╭─ ENTRIES SHOWN

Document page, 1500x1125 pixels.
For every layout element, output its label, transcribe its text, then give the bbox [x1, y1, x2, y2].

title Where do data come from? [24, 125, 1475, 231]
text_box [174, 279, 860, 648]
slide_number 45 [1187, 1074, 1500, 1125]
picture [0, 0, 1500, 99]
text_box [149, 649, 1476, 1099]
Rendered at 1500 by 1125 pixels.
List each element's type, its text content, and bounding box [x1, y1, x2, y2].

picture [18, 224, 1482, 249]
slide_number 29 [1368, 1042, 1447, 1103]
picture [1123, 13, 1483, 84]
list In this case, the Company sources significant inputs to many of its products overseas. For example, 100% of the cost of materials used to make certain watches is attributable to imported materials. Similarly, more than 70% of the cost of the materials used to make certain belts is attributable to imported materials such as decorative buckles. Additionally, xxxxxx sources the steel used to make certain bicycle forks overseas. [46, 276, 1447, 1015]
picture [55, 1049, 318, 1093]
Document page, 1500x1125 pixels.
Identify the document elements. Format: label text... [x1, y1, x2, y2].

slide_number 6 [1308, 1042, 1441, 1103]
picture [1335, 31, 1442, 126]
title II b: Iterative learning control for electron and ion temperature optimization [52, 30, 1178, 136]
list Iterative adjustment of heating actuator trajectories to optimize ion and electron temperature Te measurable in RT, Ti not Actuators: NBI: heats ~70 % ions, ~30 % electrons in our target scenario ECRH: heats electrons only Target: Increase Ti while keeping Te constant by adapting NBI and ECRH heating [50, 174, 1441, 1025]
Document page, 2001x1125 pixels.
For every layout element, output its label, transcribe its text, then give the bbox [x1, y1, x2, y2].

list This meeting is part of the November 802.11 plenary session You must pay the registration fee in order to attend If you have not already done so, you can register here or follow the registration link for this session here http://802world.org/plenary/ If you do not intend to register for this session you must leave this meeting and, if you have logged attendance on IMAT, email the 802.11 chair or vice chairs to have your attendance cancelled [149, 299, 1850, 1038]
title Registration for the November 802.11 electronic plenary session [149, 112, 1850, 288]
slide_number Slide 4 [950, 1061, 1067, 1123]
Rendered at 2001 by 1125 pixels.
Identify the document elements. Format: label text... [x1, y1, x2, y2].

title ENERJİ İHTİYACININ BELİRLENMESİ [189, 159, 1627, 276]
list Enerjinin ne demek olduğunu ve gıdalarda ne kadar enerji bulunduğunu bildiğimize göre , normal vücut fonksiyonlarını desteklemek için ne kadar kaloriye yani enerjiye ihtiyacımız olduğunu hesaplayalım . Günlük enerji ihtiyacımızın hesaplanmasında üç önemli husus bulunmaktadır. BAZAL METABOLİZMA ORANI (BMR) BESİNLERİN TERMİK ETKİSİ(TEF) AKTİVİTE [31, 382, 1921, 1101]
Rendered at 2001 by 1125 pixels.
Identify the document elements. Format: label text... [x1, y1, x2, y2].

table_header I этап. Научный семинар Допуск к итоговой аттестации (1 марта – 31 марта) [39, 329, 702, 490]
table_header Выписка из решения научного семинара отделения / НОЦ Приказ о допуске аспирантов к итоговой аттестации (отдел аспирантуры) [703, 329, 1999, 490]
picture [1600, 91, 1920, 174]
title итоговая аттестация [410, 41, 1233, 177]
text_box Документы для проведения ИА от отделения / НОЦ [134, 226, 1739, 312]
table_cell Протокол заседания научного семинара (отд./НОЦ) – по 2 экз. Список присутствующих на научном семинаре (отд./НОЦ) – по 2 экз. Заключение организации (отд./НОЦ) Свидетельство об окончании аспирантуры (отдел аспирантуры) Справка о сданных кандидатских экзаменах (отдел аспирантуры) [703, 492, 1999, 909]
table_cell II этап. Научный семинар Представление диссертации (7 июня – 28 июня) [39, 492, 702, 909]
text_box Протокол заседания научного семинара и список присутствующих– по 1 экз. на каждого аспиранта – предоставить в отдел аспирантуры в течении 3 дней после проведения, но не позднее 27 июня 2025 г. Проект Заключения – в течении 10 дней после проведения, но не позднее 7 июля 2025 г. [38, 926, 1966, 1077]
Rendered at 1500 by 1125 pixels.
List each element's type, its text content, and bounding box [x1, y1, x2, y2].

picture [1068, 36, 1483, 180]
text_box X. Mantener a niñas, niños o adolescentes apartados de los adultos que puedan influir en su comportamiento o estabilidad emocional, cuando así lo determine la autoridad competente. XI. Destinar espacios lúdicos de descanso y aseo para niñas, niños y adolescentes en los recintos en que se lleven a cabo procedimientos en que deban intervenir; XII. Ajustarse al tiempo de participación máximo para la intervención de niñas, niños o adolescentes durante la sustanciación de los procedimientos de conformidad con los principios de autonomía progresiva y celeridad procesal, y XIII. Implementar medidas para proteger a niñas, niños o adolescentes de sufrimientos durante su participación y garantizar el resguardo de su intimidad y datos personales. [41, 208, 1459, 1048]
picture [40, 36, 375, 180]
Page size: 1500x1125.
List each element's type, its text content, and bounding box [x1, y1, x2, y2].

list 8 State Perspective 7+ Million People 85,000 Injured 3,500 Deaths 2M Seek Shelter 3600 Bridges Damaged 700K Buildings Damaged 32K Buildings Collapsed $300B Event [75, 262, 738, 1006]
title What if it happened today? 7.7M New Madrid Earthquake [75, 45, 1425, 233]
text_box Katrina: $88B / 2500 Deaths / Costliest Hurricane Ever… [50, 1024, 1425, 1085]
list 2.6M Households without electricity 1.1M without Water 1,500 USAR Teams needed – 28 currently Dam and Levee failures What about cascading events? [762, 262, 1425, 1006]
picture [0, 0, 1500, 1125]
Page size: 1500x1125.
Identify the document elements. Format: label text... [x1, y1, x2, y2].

╰─

__WHAT YOU ARE ASKED TO DO__
Exactly as they appear above, give the entries again.

__TASK SOLUTION__
Document page, 1500x1125 pixels.
For every layout element, output its label, transcribe its text, then give the bbox [x1, y1, x2, y2].

title Where do data come from? [24, 125, 1475, 231]
text_box [174, 279, 860, 648]
slide_number 45 [1187, 1074, 1500, 1125]
picture [0, 0, 1500, 99]
text_box [149, 649, 1476, 1099]
Rendered at 1500 by 1125 pixels.
List each element's type, its text content, and bounding box [x1, y1, x2, y2].

picture [18, 224, 1482, 249]
slide_number 29 [1368, 1042, 1447, 1103]
picture [1123, 13, 1483, 84]
list In this case, the Company sources significant inputs to many of its products overseas. For example, 100% of the cost of materials used to make certain watches is attributable to imported materials. Similarly, more than 70% of the cost of the materials used to make certain belts is attributable to imported materials such as decorative buckles. Additionally, xxxxxx sources the steel used to make certain bicycle forks overseas. [46, 276, 1447, 1015]
picture [55, 1049, 318, 1093]
Document page, 1500x1125 pixels.
Identify the document elements. Format: label text... [x1, y1, x2, y2].

slide_number 6 [1308, 1042, 1441, 1103]
picture [1335, 31, 1442, 126]
title II b: Iterative learning control for electron and ion temperature optimization [52, 30, 1178, 136]
list Iterative adjustment of heating actuator trajectories to optimize ion and electron temperature Te measurable in RT, Ti not Actuators: NBI: heats ~70 % ions, ~30 % electrons in our target scenario ECRH: heats electrons only Target: Increase Ti while keeping Te constant by adapting NBI and ECRH heating [50, 174, 1441, 1025]
Document page, 2001x1125 pixels.
For every layout element, output its label, transcribe its text, then give the bbox [x1, y1, x2, y2].

list This meeting is part of the November 802.11 plenary session You must pay the registration fee in order to attend If you have not already done so, you can register here or follow the registration link for this session here http://802world.org/plenary/ If you do not intend to register for this session you must leave this meeting and, if you have logged attendance on IMAT, email the 802.11 chair or vice chairs to have your attendance cancelled [149, 299, 1850, 1038]
title Registration for the November 802.11 electronic plenary session [149, 112, 1850, 288]
slide_number Slide 4 [950, 1061, 1067, 1123]
Rendered at 2001 by 1125 pixels.
Identify the document elements. Format: label text... [x1, y1, x2, y2].

title ENERJİ İHTİYACININ BELİRLENMESİ [189, 159, 1627, 276]
list Enerjinin ne demek olduğunu ve gıdalarda ne kadar enerji bulunduğunu bildiğimize göre , normal vücut fonksiyonlarını desteklemek için ne kadar kaloriye yani enerjiye ihtiyacımız olduğunu hesaplayalım . Günlük enerji ihtiyacımızın hesaplanmasında üç önemli husus bulunmaktadır. BAZAL METABOLİZMA ORANI (BMR) BESİNLERİN TERMİK ETKİSİ(TEF) AKTİVİTE [31, 382, 1921, 1101]
Rendered at 2001 by 1125 pixels.
Identify the document elements. Format: label text... [x1, y1, x2, y2].

table_header I этап. Научный семинар Допуск к итоговой аттестации (1 марта – 31 марта) [39, 329, 702, 490]
table_header Выписка из решения научного семинара отделения / НОЦ Приказ о допуске аспирантов к итоговой аттестации (отдел аспирантуры) [703, 329, 1999, 490]
picture [1600, 91, 1920, 174]
title итоговая аттестация [410, 41, 1233, 177]
text_box Документы для проведения ИА от отделения / НОЦ [134, 226, 1739, 312]
table_cell Протокол заседания научного семинара (отд./НОЦ) – по 2 экз. Список присутствующих на научном семинаре (отд./НОЦ) – по 2 экз. Заключение организации (отд./НОЦ) Свидетельство об окончании аспирантуры (отдел аспирантуры) Справка о сданных кандидатских экзаменах (отдел аспирантуры) [703, 492, 1999, 909]
table_cell II этап. Научный семинар Представление диссертации (7 июня – 28 июня) [39, 492, 702, 909]
text_box Протокол заседания научного семинара и список присутствующих– по 1 экз. на каждого аспиранта – предоставить в отдел аспирантуры в течении 3 дней после проведения, но не позднее 27 июня 2025 г. Проект Заключения – в течении 10 дней после проведения, но не позднее 7 июля 2025 г. [38, 926, 1966, 1077]
Rendered at 1500 by 1125 pixels.
List each element's type, its text content, and bounding box [x1, y1, x2, y2].

picture [1068, 36, 1483, 180]
text_box X. Mantener a niñas, niños o adolescentes apartados de los adultos que puedan influir en su comportamiento o estabilidad emocional, cuando así lo determine la autoridad competente. XI. Destinar espacios lúdicos de descanso y aseo para niñas, niños y adolescentes en los recintos en que se lleven a cabo procedimientos en que deban intervenir; XII. Ajustarse al tiempo de participación máximo para la intervención de niñas, niños o adolescentes durante la sustanciación de los procedimientos de conformidad con los principios de autonomía progresiva y celeridad procesal, y XIII. Implementar medidas para proteger a niñas, niños o adolescentes de sufrimientos durante su participación y garantizar el resguardo de su intimidad y datos personales. [41, 208, 1459, 1048]
picture [40, 36, 375, 180]
Page size: 1500x1125.
List each element's type, its text content, and bounding box [x1, y1, x2, y2].

list 8 State Perspective 7+ Million People 85,000 Injured 3,500 Deaths 2M Seek Shelter 3600 Bridges Damaged 700K Buildings Damaged 32K Buildings Collapsed $300B Event [75, 262, 738, 1006]
title What if it happened today? 7.7M New Madrid Earthquake [75, 45, 1425, 233]
text_box Katrina: $88B / 2500 Deaths / Costliest Hurricane Ever… [50, 1024, 1425, 1085]
list 2.6M Households without electricity 1.1M without Water 1,500 USAR Teams needed – 28 currently Dam and Levee failures What about cascading events? [762, 262, 1425, 1006]
picture [0, 0, 1500, 1125]
Page size: 1500x1125.
Identify the document elements. Format: label text... [x1, y1, x2, y2].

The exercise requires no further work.